SLEADE#
- class capymoa.ssl.SLEADE[source]#
Bases:
MOAClassifierSSLSemi-supervised SLEADE ensemble.
SLEADE method handles partially labelled data and unsupervised drift detection.
>>> from capymoa.ssl import SLEADE >>> from capymoa.datasets import ElectricityTiny >>> from capymoa.evaluation import prequential_evaluation >>> >>> stream = ElectricityTiny() >>> clf = SLEADE(stream.get_schema()) >>> results = prequential_evaluation(stream, clf, max_instances=1000) >>> print(f"{results['cumulative'].accuracy():.1f}") 90.7
- __init__(
- schema: Schema | None = None,
- random_seed: int = 0,
- base_ensemble: str = 'StreamingRandomPatches',
- confidence_strategy: str = 'ArgMax',
- enable_random_threshold: bool = False,
- auto_weight_shrinkage: str = 'LabeledNoWarmupDivTotal',
- ssl_strategy: str = 'PseudoLabelCheckConfidence',
- ssl_min_confidence: float = 0.0,
- weight_function: str = 'ConfidenceWeightShrinkage',
- pairing_function: str = 'MajorityTrainsMinority',
- ssl_weight_shrinkage: float = 100.0,
- use_unsupervised_drift_detection: bool = False,
- student_learner_for_unsupervised_drift_detection: str = 'trees.HoeffdingTree -g 50 -c 0.01',
- drift_detection_method: str = 'ADWINChangeDetector -a 1.0E-5',
- unsupervised_detection_weight_window: int = 20,
- labeled_window_limit: int = 100,
Construct the SLEADE semi-supervised ensemble.
- Parameters:
schema – Stream schema.
random_seed – Random seed.
base_ensemble – Base ensemble learner (e.g., StreamingRandomPatches).
confidence_strategy – Confidence strategy (‘Sum’ or ‘ArgMax’).

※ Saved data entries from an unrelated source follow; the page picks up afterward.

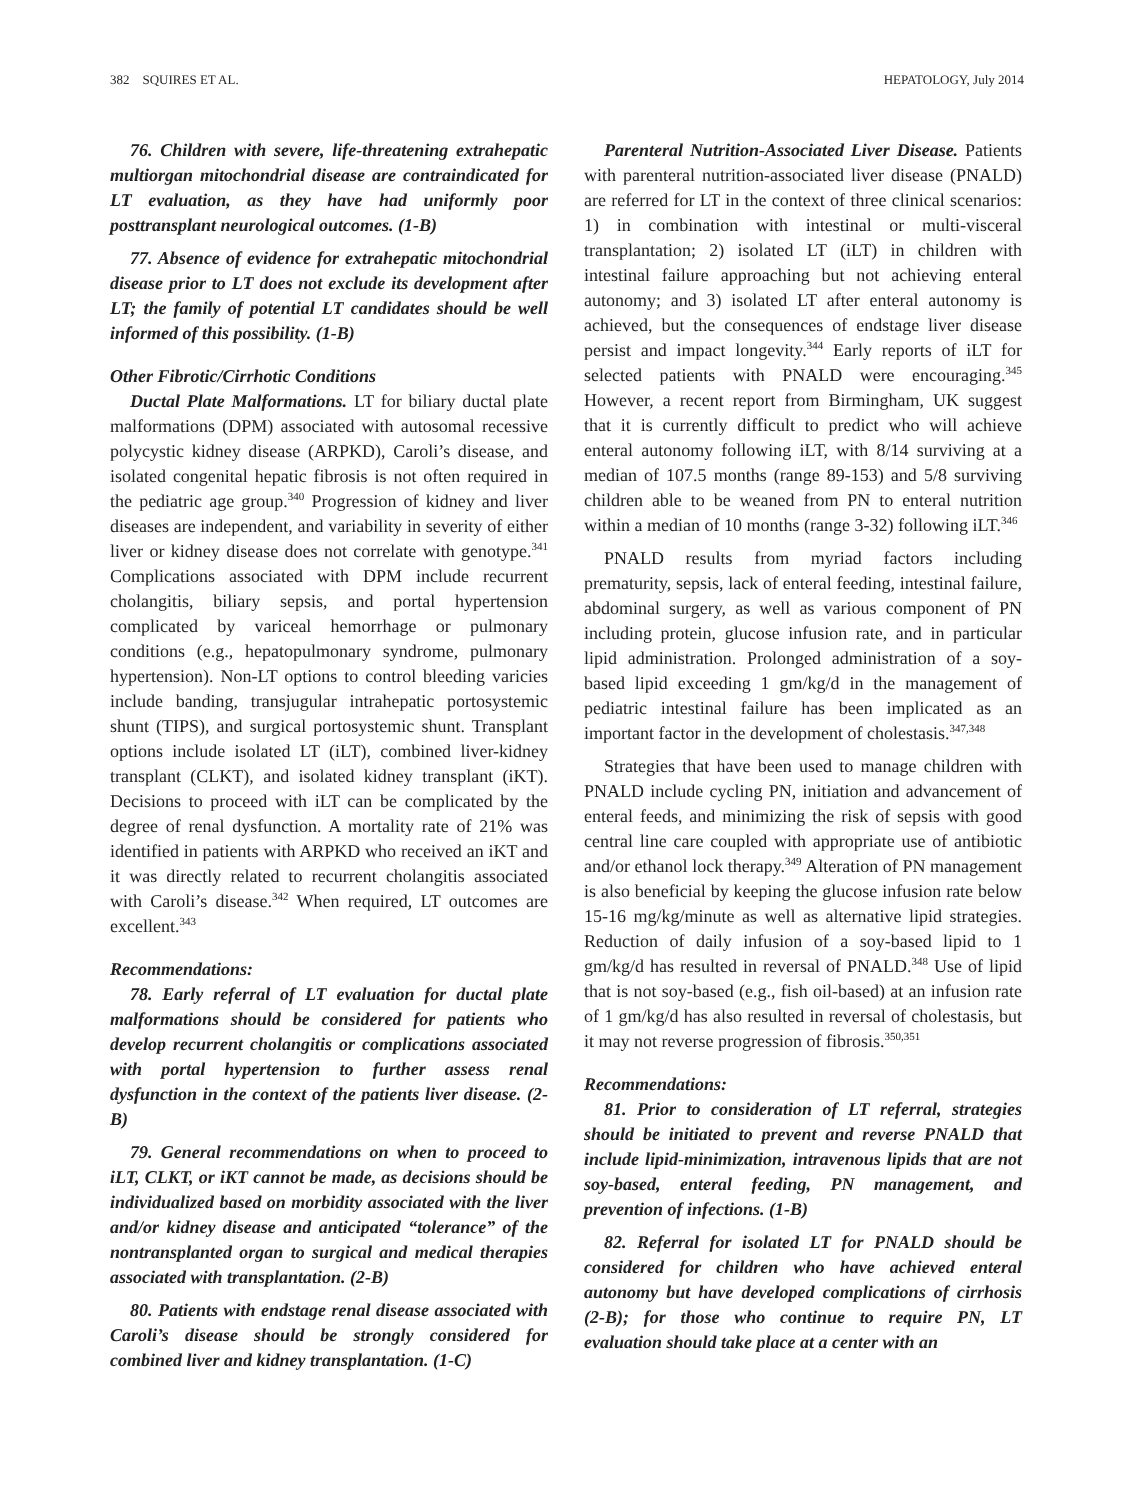382 SQUIRES ET AL. HEPATOLOGY, July 2014
76. Children with severe, life-threatening extrahepatic multiorgan mitochondrial disease are contraindicated for LT evaluation, as they have had uniformly poor posttransplant neurological outcomes. (1-B)
77. Absence of evidence for extrahepatic mitochondrial disease prior to LT does not exclude its development after LT; the family of potential LT candidates should be well informed of this possibility. (1-B)
Other Fibrotic/Cirrhotic Conditions
Ductal Plate Malformations. LT for biliary ductal plate malformations (DPM) associated with autosomal recessive polycystic kidney disease (ARPKD), Caroli’s disease, and isolated congenital hepatic fibrosis is not often required in the pediatric age group.<sup>340</sup> Progression of kidney and liver diseases are independent, and variability in severity of either liver or kidney disease does not correlate with genotype.<sup>341</sup> Complications associated with DPM include recurrent cholangitis, biliary sepsis, and portal hypertension complicated by variceal hemorrhage or pulmonary conditions (e.g., hepatopulmonary syndrome, pulmonary hypertension). Non-LT options to control bleeding varicies include banding, transjugular intrahepatic portosystemic shunt (TIPS), and surgical portosystemic shunt. Transplant options include isolated LT (iLT), combined liver-kidney transplant (CLKT), and isolated kidney transplant (iKT). Decisions to proceed with iLT can be complicated by the degree of renal dysfunction. A mortality rate of 21% was identified in patients with ARPKD who received an iKT and it was directly related to recurrent cholangitis associated with Caroli’s disease.<sup>342</sup> When required, LT outcomes are excellent.<sup>343</sup>
Recommendations:
78. Early referral of LT evaluation for ductal plate malformations should be considered for patients who develop recurrent cholangitis or complications associated with portal hypertension to further assess renal dysfunction in the context of the patients liver disease. (2-B)
79. General recommendations on when to proceed to iLT, CLKT, or iKT cannot be made, as decisions should be individualized based on morbidity associated with the liver and/or kidney disease and anticipated “tolerance” of the nontransplanted organ to surgical and medical therapies associated with transplantation. (2-B)
80. Patients with endstage renal disease associated with Caroli’s disease should be strongly considered for combined liver and kidney transplantation. (1-C)
Parenteral Nutrition-Associated Liver Disease. Patients with parenteral nutrition-associated liver disease (PNALD) are referred for LT in the context of three clinical scenarios: 1) in combination with intestinal or multi-visceral transplantation; 2) isolated LT (iLT) in children with intestinal failure approaching but not achieving enteral autonomy; and 3) isolated LT after enteral autonomy is achieved, but the consequences of endstage liver disease persist and impact longevity.<sup>344</sup> Early reports of iLT for selected patients with PNALD were encouraging.<sup>345</sup> However, a recent report from Birmingham, UK suggest that it is currently difficult to predict who will achieve enteral autonomy following iLT, with 8/14 surviving at a median of 107.5 months (range 89-153) and 5/8 surviving children able to be weaned from PN to enteral nutrition within a median of 10 months (range 3-32) following iLT.<sup>346</sup>
PNALD results from myriad factors including prematurity, sepsis, lack of enteral feeding, intestinal failure, abdominal surgery, as well as various component of PN including protein, glucose infusion rate, and in particular lipid administration. Prolonged administration of a soy-based lipid exceeding 1 gm/kg/d in the management of pediatric intestinal failure has been implicated as an important factor in the development of cholestasis.<sup>347,348</sup>
Strategies that have been used to manage children with PNALD include cycling PN, initiation and advancement of enteral feeds, and minimizing the risk of sepsis with good central line care coupled with appropriate use of antibiotic and/or ethanol lock therapy.<sup>349</sup> Alteration of PN management is also beneficial by keeping the glucose infusion rate below 15-16 mg/kg/minute as well as alternative lipid strategies. Reduction of daily infusion of a soy-based lipid to 1 gm/kg/d has resulted in reversal of PNALD.<sup>348</sup> Use of lipid that is not soy-based (e.g., fish oil-based) at an infusion rate of 1 gm/kg/d has also resulted in reversal of cholestasis, but it may not reverse progression of fibrosis.<sup>350,351</sup>
Recommendations:
81. Prior to consideration of LT referral, strategies should be initiated to prevent and reverse PNALD that include lipid-minimization, intravenous lipids that are not soy-based, enteral feeding, PN management, and prevention of infections. (1-B)
82. Referral for isolated LT for PNALD should be considered for children who have achieved enteral autonomy but have developed complications of cirrhosis (2-B); for those who continue to require PN, LT evaluation should take place at a center with an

enable_random_threshold – Use random min-confidence threshold.
auto_weight_shrinkage – Strategy for automatic weight shrinkage.
ssl_strategy – Semi-supervised learning strategy.
ssl_min_confidence – Minimum confidence to accept pseudo-label.
weight_function – Function for weighting pseudo-labelled instances.
pairing_function – Learner pairing function.
ssl_weight_shrinkage – Pseudo-label weight shrinkage value.
use_unsupervised_drift_detection – Whether to enable unsupervised drift detection.
student_learner_for_unsupervised_drift_detection – Student model for drift detection.
drift_detection_method – Drift detection algorithm and parameters.
unsupervised_detection_weight_window – Window size for unsupervised drift detection weighting.
labeled_window_limit – Maximum number of labelled instances in buffer.
- predict(instance: Instance) int | None[source]#
Predict the label of an instance.
The base implementation calls
predict_proba()and returns the label with the highest probability.- Parameters:
instance – The instance to predict the label for.
- Returns:
The predicted label or
Noneif the classifier is unable to make a prediction.
- predict_proba(
- instance,
Return probability estimates for each label.
- Parameters:
instance – The instance to estimate the probabilities for.
- Returns:
An array of probabilities for each label or
Noneif the classifier is unable to make a prediction.
- train(instance)[source]#
Train the classifier with a labeled instance.
- Parameters:
instance – The labeled instance to train the classifier with.
- random_seed: int#
The random seed for reproducibility.
When implementing a classifier ensure random number generators are seeded.